How to complete this task » Each line, starting at the one with "For what you're building." and running to the end of the data below, is to be set down again exactly, both ends included; leave pictures out.

Stored items:
**********
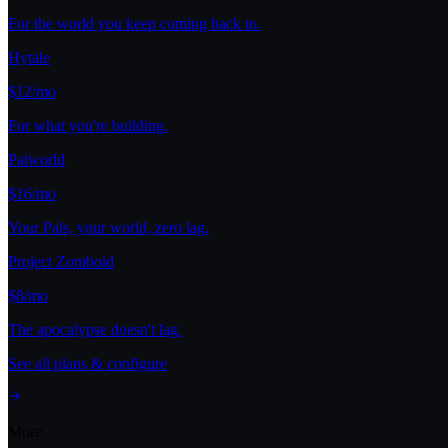
For the world you keep coming back to.
Hytale
$12/mo
For what you're building.
Palworld
$16/mo
Your Pals, your world, zero lag.
Project Zomboid
$8/mo
The apocalypse doesn't lag.
See all plans & configure
More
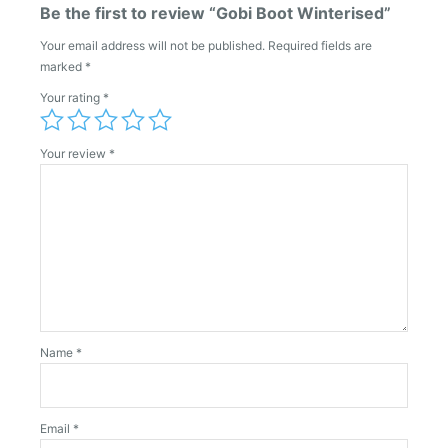
Be the first to review “Gobi Boot Winterised”
Your email address will not be published.
Required fields are
marked
*
Your rating
*
Your review
*
Name
*
Email
*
**********
Solution to this exercise »
For what you're building.
Palworld
$16/mo
Your Pals, your world, zero lag.
Project Zomboid
$8/mo
The apocalypse doesn't lag.
See all plans & configure
More
Be the first to review “Gobi Boot Winterised”
Your email address will not be published.
Required fields are
marked
*
Your rating
*
Your review
*
Name
*
Email
*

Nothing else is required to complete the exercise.